Of all the programs he worked on as governor, he cites the dams as the most important for South Dakota. Ranking a close second, however, is the fact that he stayed within a budget. "Spending within your means, that's an old Scandinavian trait. You always payoff your debts."
As governor, he retired the Rural Credit bonds owed by the state, created the Legislative Research Council, expanded the care of the mentally ill, accelerated the highway construction program, and terminated a 3 percent sales tax after it raised enough to pay World War II vets a soldiers' bonus. Not many states were rolling back taxes in those days of growth, and the South Dakota governor made headlines in the Wall Street Journal that day.
His happiest day of being governor, however, had nothing to do with taxes or dams or roads. It was Jan. 11, 1954, when he and Vivian had a baby girl, Kristin Karen.

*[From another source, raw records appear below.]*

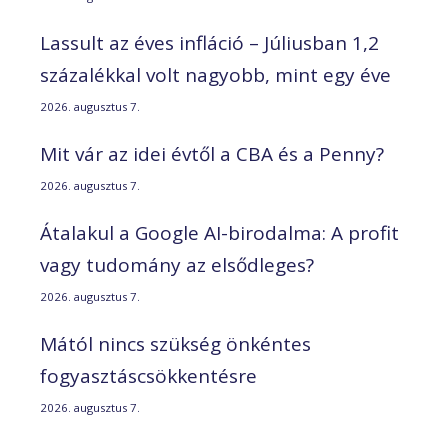
Lassult az éves infláció – Júliusban 1,2
százalékkal volt nagyobb, mint egy éve
2026. augusztus 7.
Mit vár az idei évtől a CBA és a Penny?
2026. augusztus 7.
Átalakul a Google AI-birodalma: A profit
vagy tudomány az elsődleges?
2026. augusztus 7.
Mától nincs szükség önkéntes
fogyasztáscsökkentésre
2026. augusztus 7.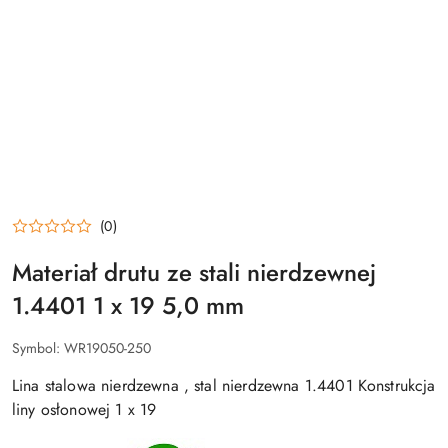
(0)
Materiał drutu ze stali nierdzewnej
1.4401 1 x 19 5,0 mm
Symbol:
WR19050-250
Lina stalowa nierdzewna , stal nierdzewna 1.4401 Konstrukcja
liny osłonowej 1 x 19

She was only the second child born to a governor while in office.
Kristin is now editor of the Brookings Daily Register, and friends say Sig’s house is stacked with copies of that publication. "I don't want to brag, but she is one of the best writers around," he says with a grin.
Upon completion of his governorship, Sig returned to Webster, hoping to get that law practice established at last, with an eye on maybe running for Congress. But President Dwight D. Eisenhower appointed him to the Federal Trade Commission and he and his family moved to Washington, D.C., without campaigning.
Sig held the FTC post for 10 years. He enjoyed the challenge of investigating anti-trust activities and laughs at how slow the process could be. "It took us years and years to get them to strike 'liver' off Carter's Little Liver Pills and make them call it what it is ... and we bad 300 or 400 lawyers under us!"
The Andersons promptly headed west to Webster when his second term was up. He made two other tries at elective office. In 1962, while still at the FTC, be sought the GOP nomination for the U.S. Senate after Francis Case died in office. He lost the nomination to Joe Bottum at a long convention, and Bottum ultimately lost to George McGovern.
Sig also sought the GOP nomination for governor in 1964, but lost to Nils Boe. At last, maybe he could really practice law. He was just getting started when Boe appointed him judge of the Fifth Judicial Circuit. At least that position allowed him to stay in Webster. He retired from the judgeship in 1975, and since then he has enjoyed retirement.
He has that law office near Main Street. And when his health allows, he's downtown every day. But be hasn't run any advertisements. Fact is, he says, "Webster always had plenty of good attorneys."